▶ [Data for processing]
• • • • •
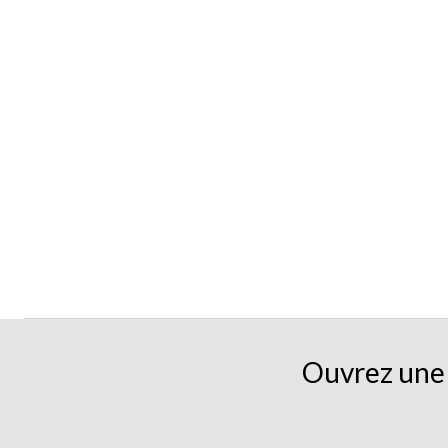
Ouvrez une 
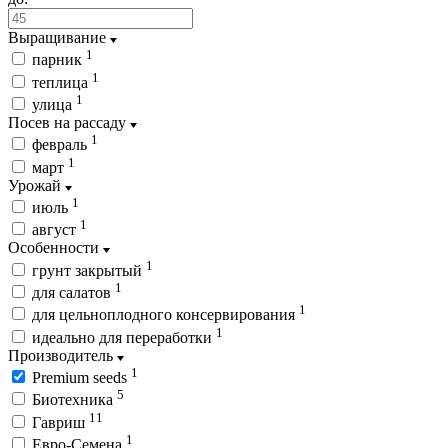
Выращивание
1
парник
1
теплица
1
улица
Посев на рассаду
1
февраль
1
март
Урожай
1
июль
1
август
Особенности
1
грунт закрытый
1
для салатов
1
для цельноплодного консервирования
1
идеально для переработки
Производитель
1
Premium seeds
5
Биотехника
11
Гавриш
1
Евро-Семена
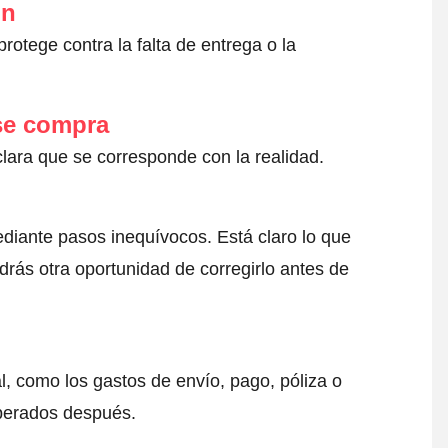
ón
otege contra la falta de entrega o la
 se compra
clara que se corresponde con la realidad.
ediante pasos inequívocos. Está claro lo que
drás otra oportunidad de corregirlo antes de
l, como los gastos de envío, pago, póliza o
sperados después.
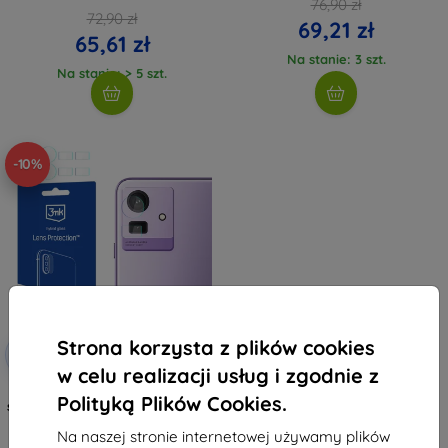
76,90 zł
72,90 zł
69,21 zł
65,61 zł
Na stanie: 3 szt.
Na stanie: > 5 szt.
-10%
Strona korzysta z plików cookies
Zniżka z
-10%
EXTRA10
kuponem
w celu realizacji usług i zgodnie z
3MK Lens Protect Cubot Note 50
Polityką Plików Cookies.
szkło ochronne na obiektyw 4 szt
33,90 zł
Na naszej stronie internetowej używamy plików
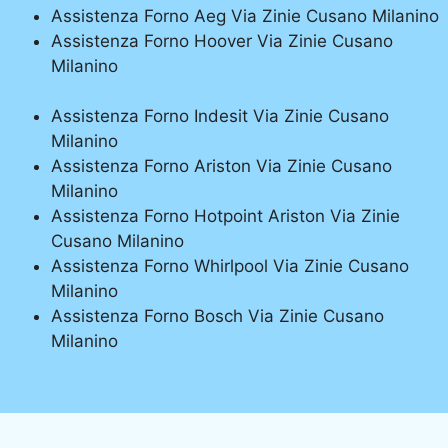
Assistenza Forno Aeg Via Zinie Cusano Milanino
Assistenza Forno Hoover Via Zinie Cusano
Milanino
Assistenza Forno Indesit Via Zinie Cusano
Milanino
Assistenza Forno Ariston Via Zinie Cusano
Milanino
Assistenza Forno Hotpoint Ariston Via Zinie
Cusano Milanino
Assistenza Forno Whirlpool Via Zinie Cusano
Milanino
Assistenza Forno Bosch Via Zinie Cusano
Milanino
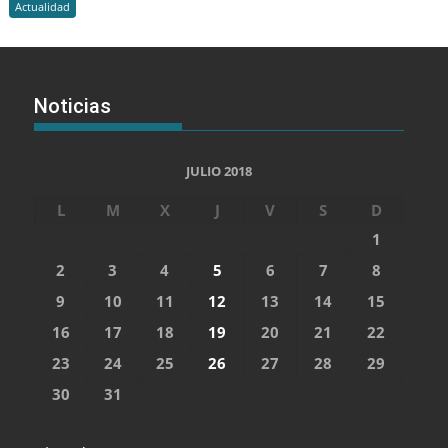
Actualidad
Noticias
JULIO 2018
L
M
X
J
V
S
D
1
2
3
4
5
6
7
8
9
10
11
12
13
14
15
16
17
18
19
20
21
22
23
24
25
26
27
28
29
30
31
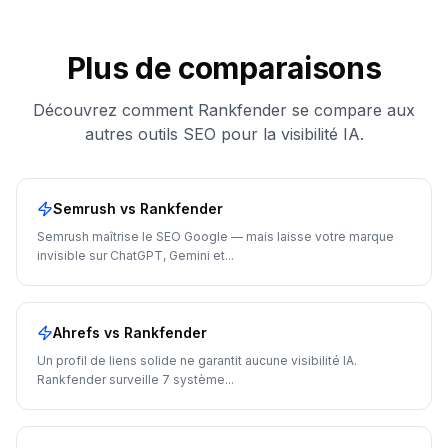
Plus de comparaisons
Découvrez comment Rankfender se compare aux
autres outils SEO pour la visibilité IA.
Semrush
vs Rankfender
Semrush maîtrise le SEO Google — mais laisse votre marque
invisible sur ChatGPT, Gemini et
...
Ahrefs
vs Rankfender
Un profil de liens solide ne garantit aucune visibilité IA.
Rankfender surveille 7 système
...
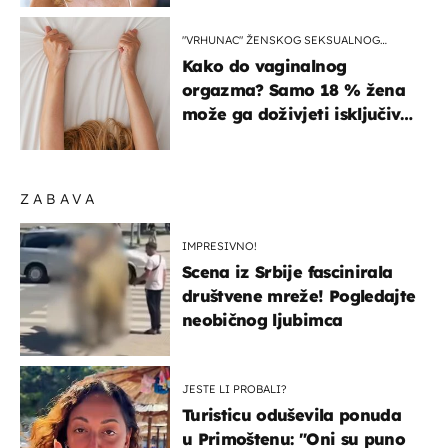
"VRHUNAC" ŽENSKOG SEKSUALNOG
ISKUSTVA
Kako do vaginalnog
orgazma? Samo 18 % žena
može ga doživjeti isključivo
na ovaj način
ZABAVA
IMPRESIVNO!
Scena iz Srbije fascinirala
društvene mreže! Pogledajte
neobičnog ljubimca
JESTE LI PROBALI?
Turisticu oduševila ponuda
u Primoštenu: "Oni su puno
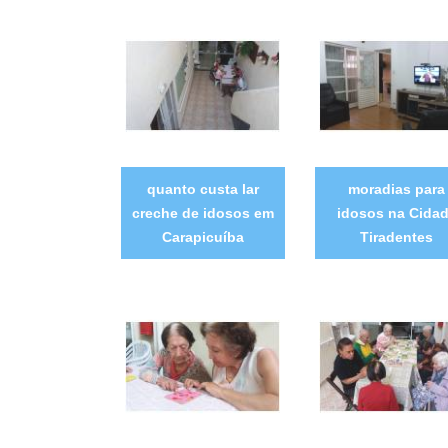
quanto custa lar
moradias para
creche de idosos em
idosos na Cida
Carapicuíba
Tiradentes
• • • • •
▶ [Task instructions]
Each line in the material either holds the string "Forno" or does not. State how many do, and nothing else.

▶ [Reply]
7